The BBC is hoping that Project Canvas will level the playing field for the UK television market, with Director of IPTV Richard Halton insisting that free-to-air television must have IPTV functionality.
Project Canvas has picked up criticism from commercial areas of the sector, with suggestions that the major pay TV providers would prefer to continue to develop their own IPTV solutions.
Halton, speaking at the IPTV World Forum, reiterated that the BBC's thoughts were with those who were unable to afford subscriptions for other television services.
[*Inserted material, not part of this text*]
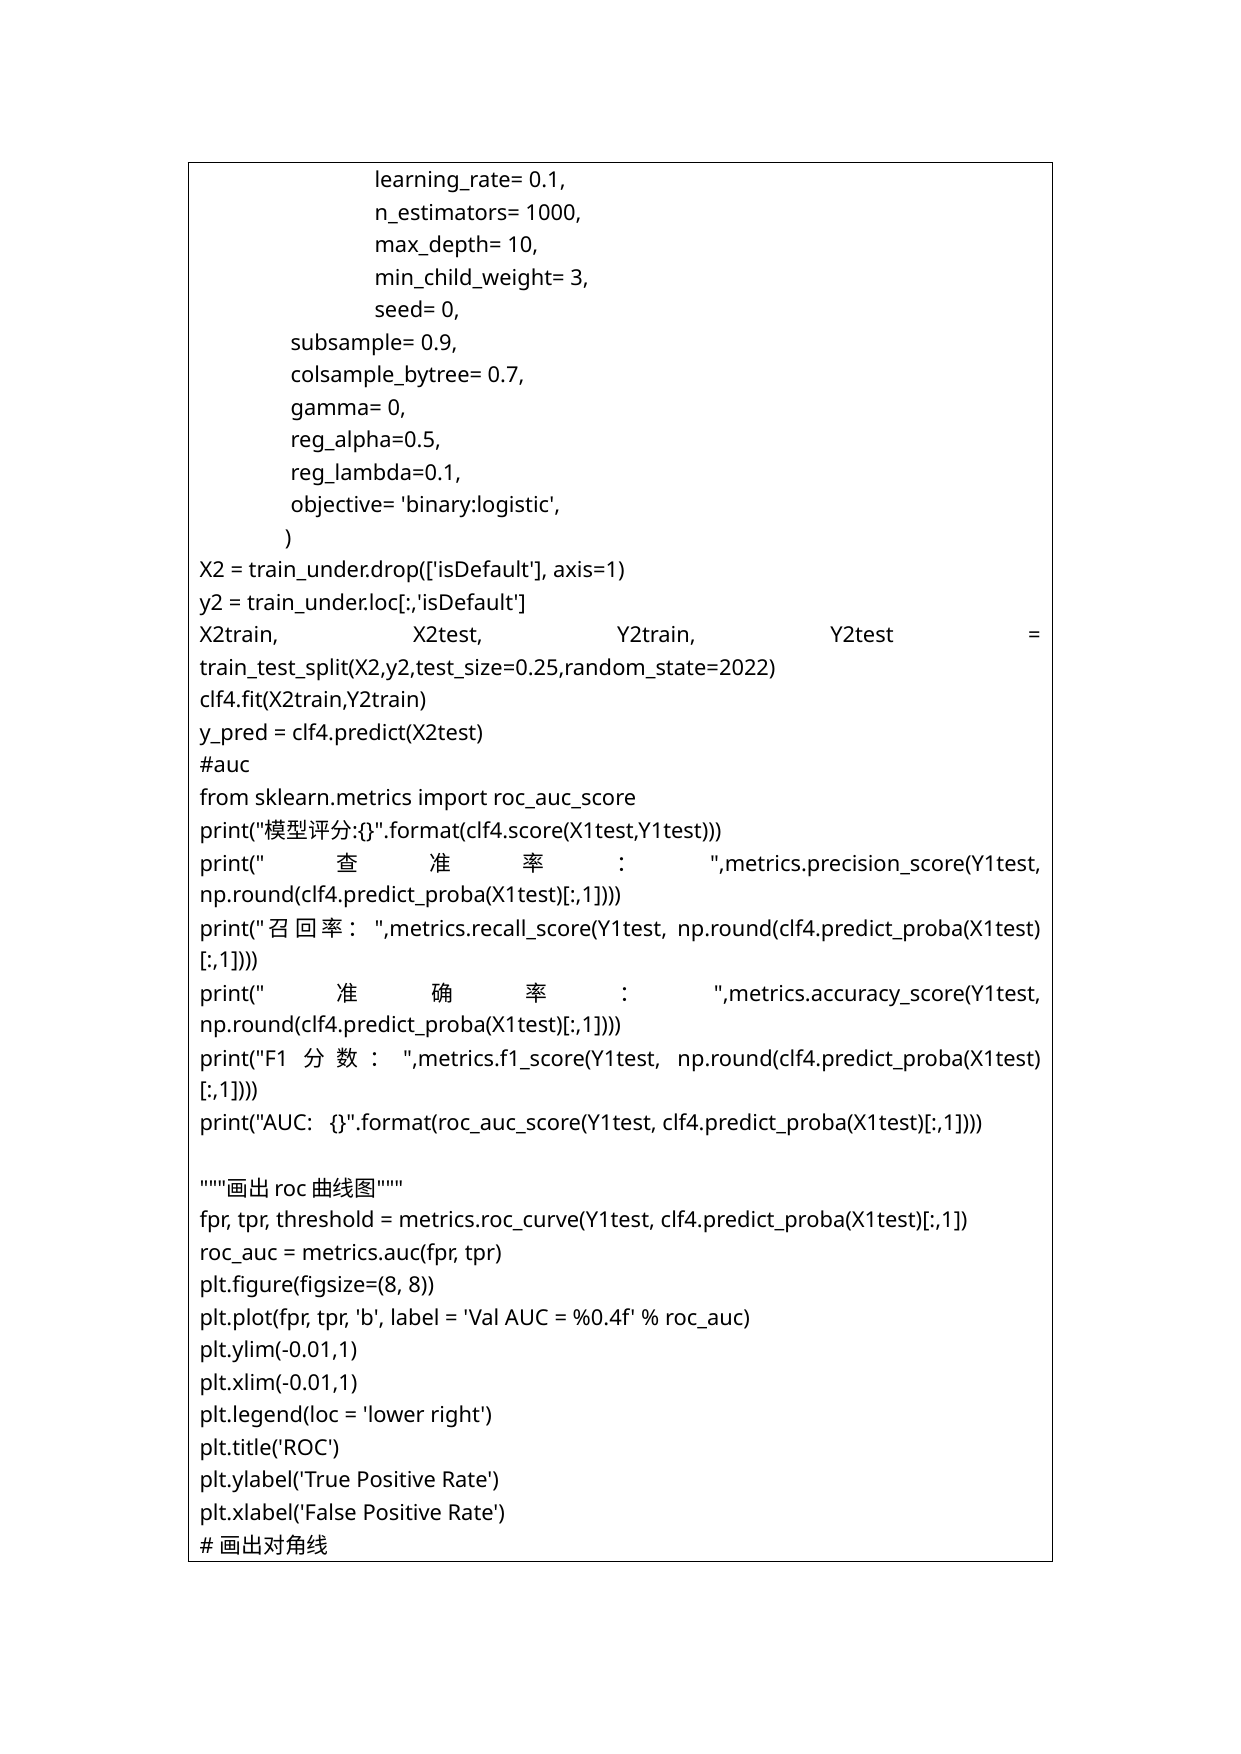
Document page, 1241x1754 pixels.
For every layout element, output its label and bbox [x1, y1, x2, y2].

table_header [189, 163, 1052, 1561]
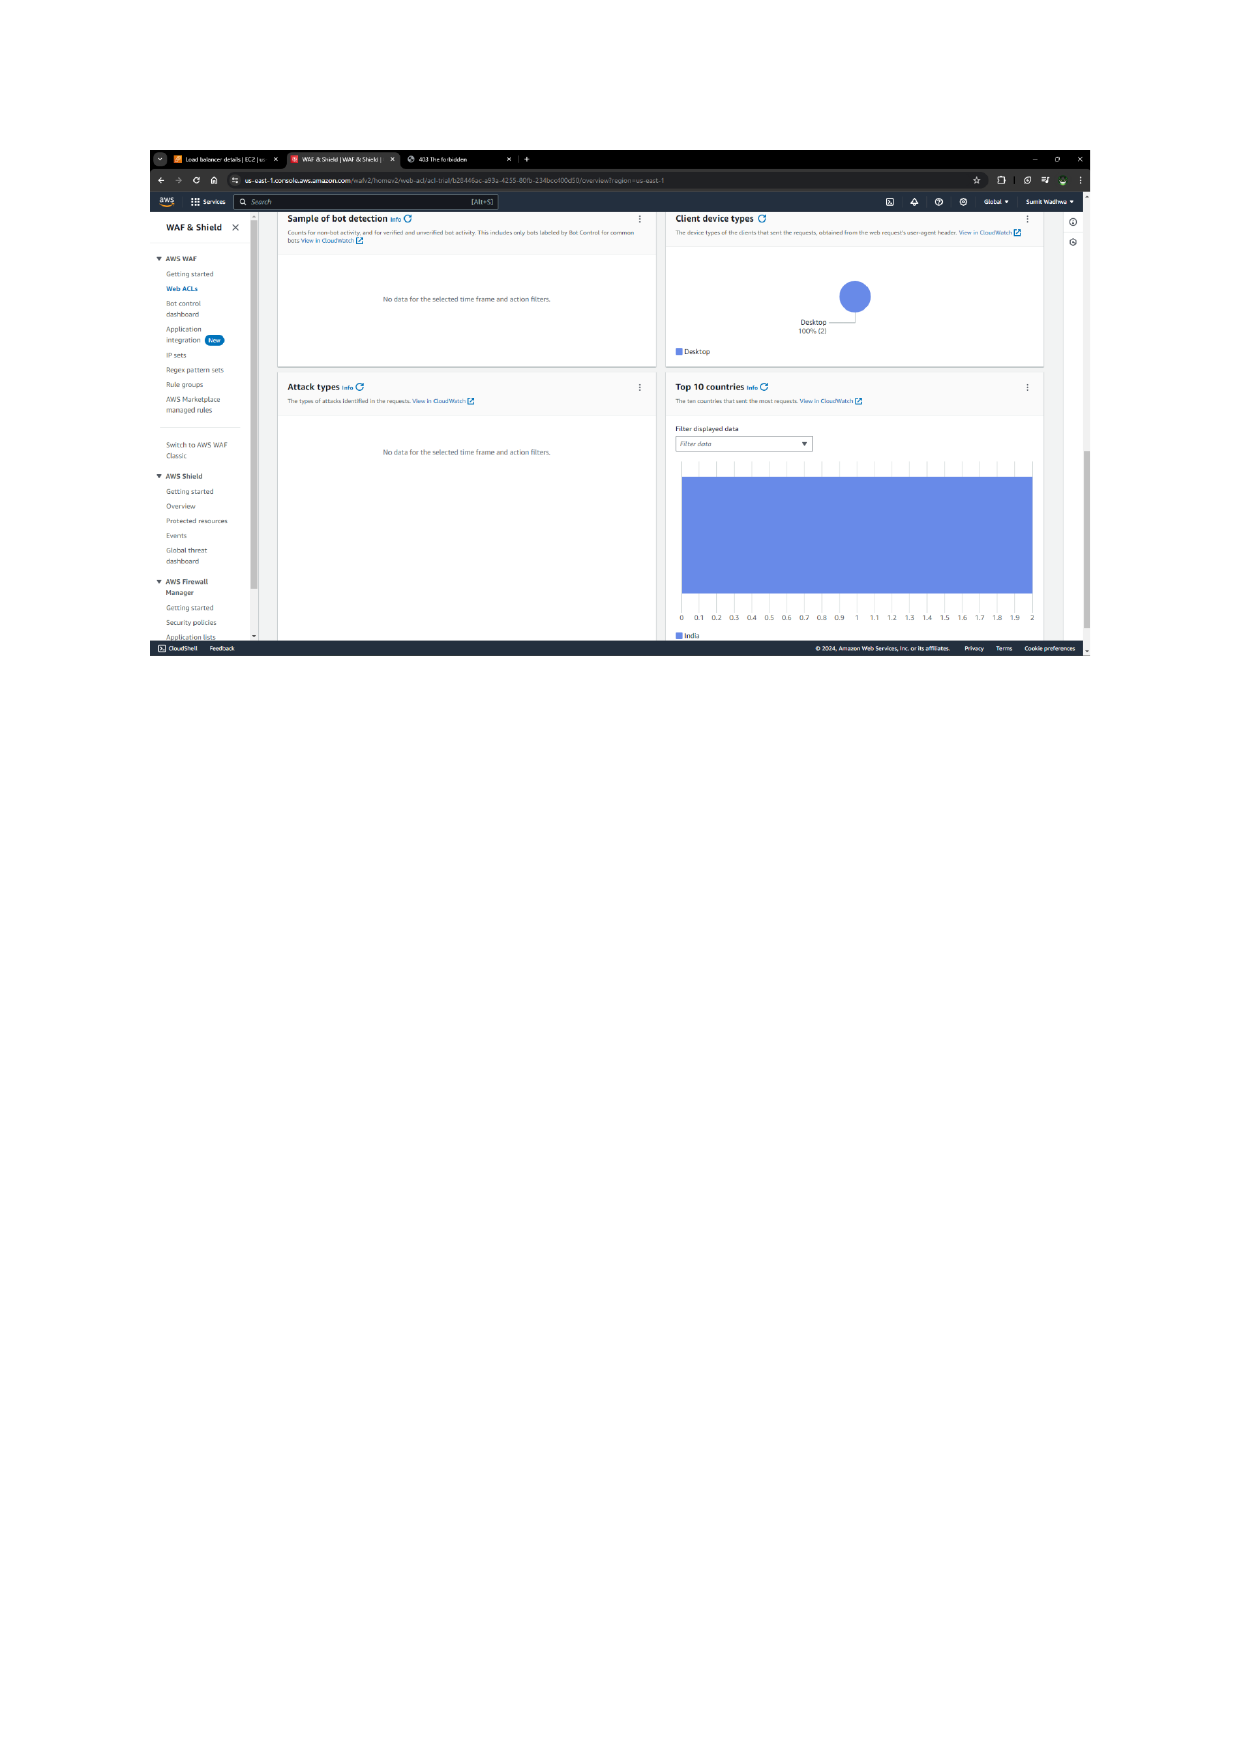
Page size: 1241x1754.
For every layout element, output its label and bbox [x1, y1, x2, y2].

"The UK television ecology is a mix of free and pay television," said Halton. "Canvas is about letting the free side catch up with the others if you like.
Virgin Media and Sky
"Virgin Media a very good example and there's lots of work being done in this area by BSkyB but from our perspective this is about allowing the free to air part of the market to continue to evolve and to continue to have the functionality for its audience which it already has for people who have paid for television services.
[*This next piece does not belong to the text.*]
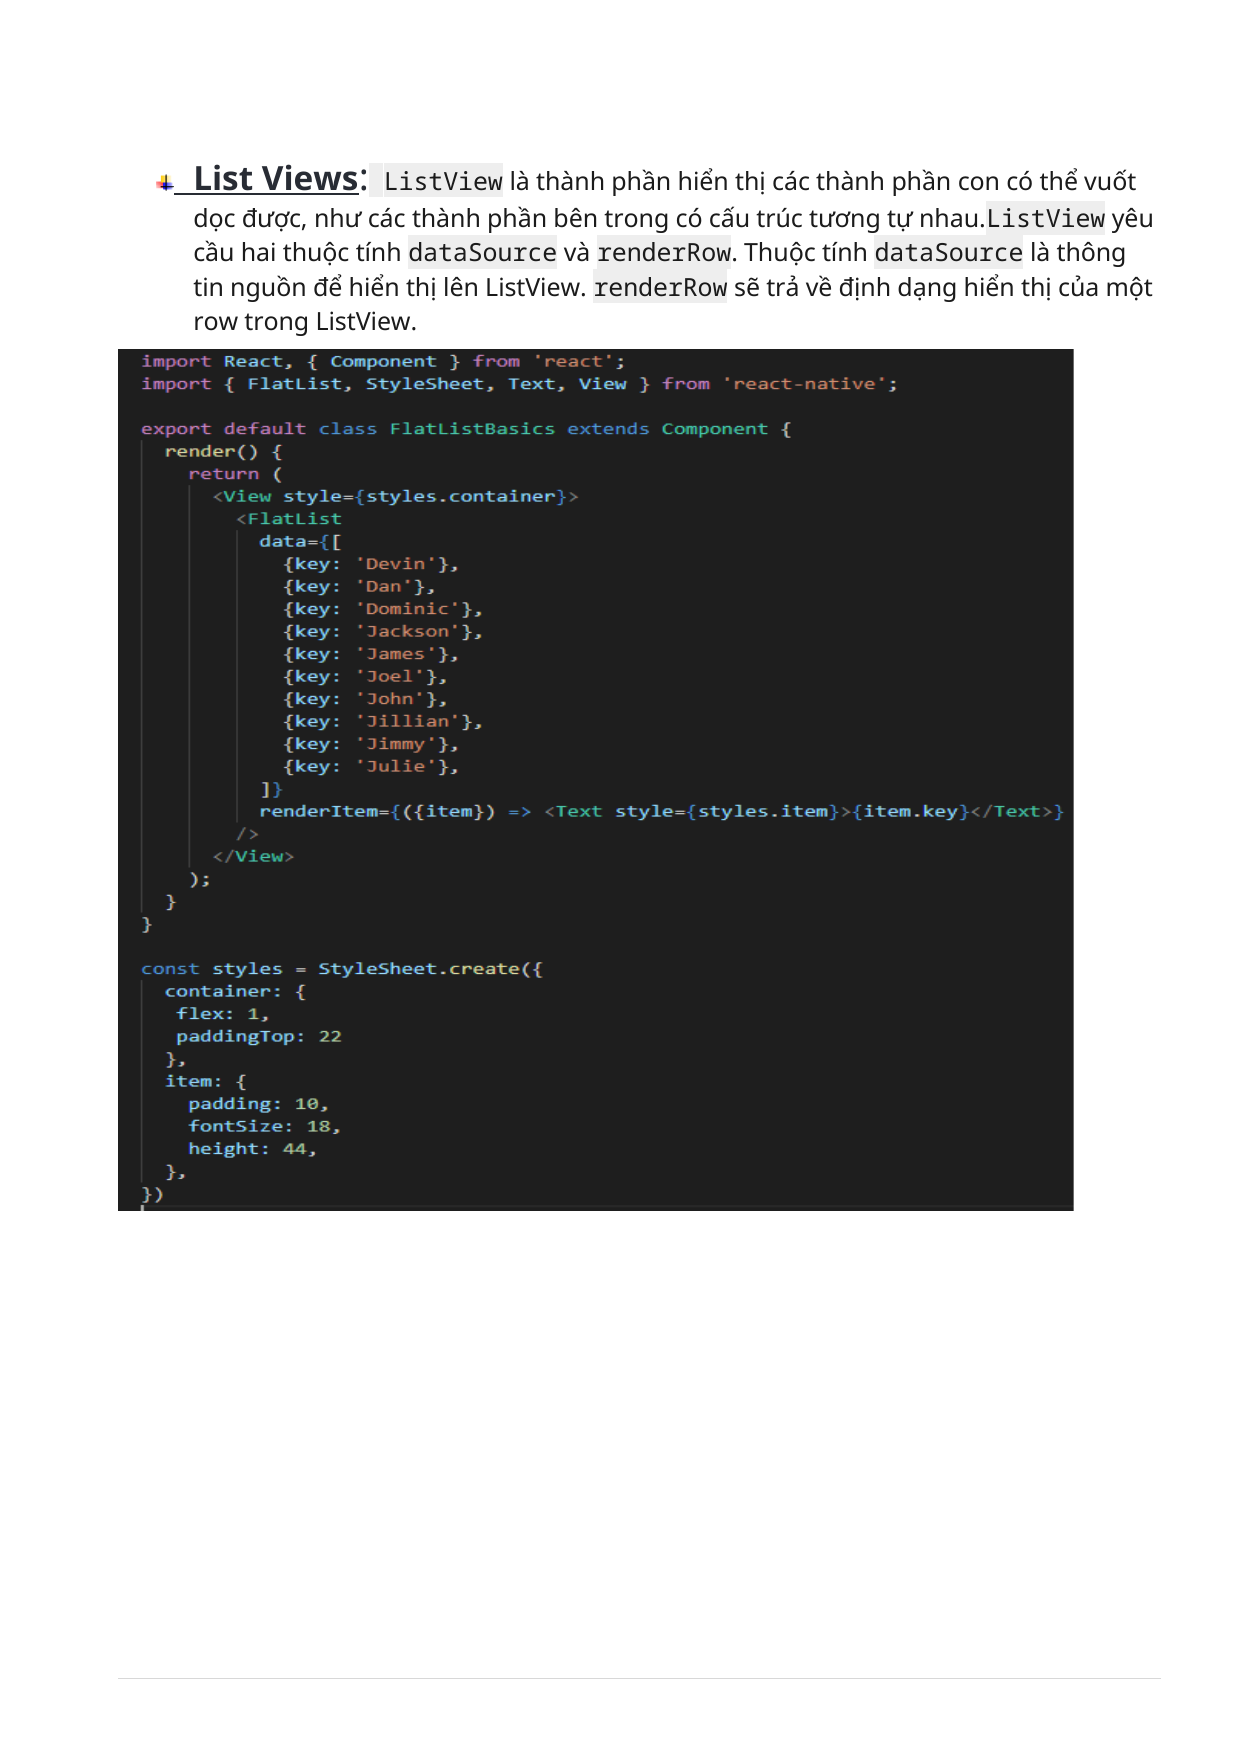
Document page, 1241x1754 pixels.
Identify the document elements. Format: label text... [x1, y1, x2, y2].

list List Views: ListView là thành phần hiển thị các thành phần con có thể vuốt dọc được, như các thành phần bên trong có cấu trúc tương tự nhau.ListView yêu cầu hai thuộc tính dataSource và renderRow. Thuộc tính dataSource là thông tin nguồn để hiển thị lên ListView. renderRow sẽ trả về định dạng hiển thị của một row trong ListView. [156, 150, 1161, 337]
picture [156, 173, 174, 191]
picture [118, 349, 1074, 1211]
"For the BBC it's absolutely critical to us that benefits of IPTV are available for those who can't pay the subscription for pay television."
Project Canvas is under consultation, but is hoping to bring a set of standards to the industry that will allow for a connected, HD experience for a one-off fee.
The project has been described as 'Freeview mark 2' but Halton made many references to Freesat, the free to air satellite service, throughout his keynote address, insisting that both Freeview and Freesat would benefit from the project.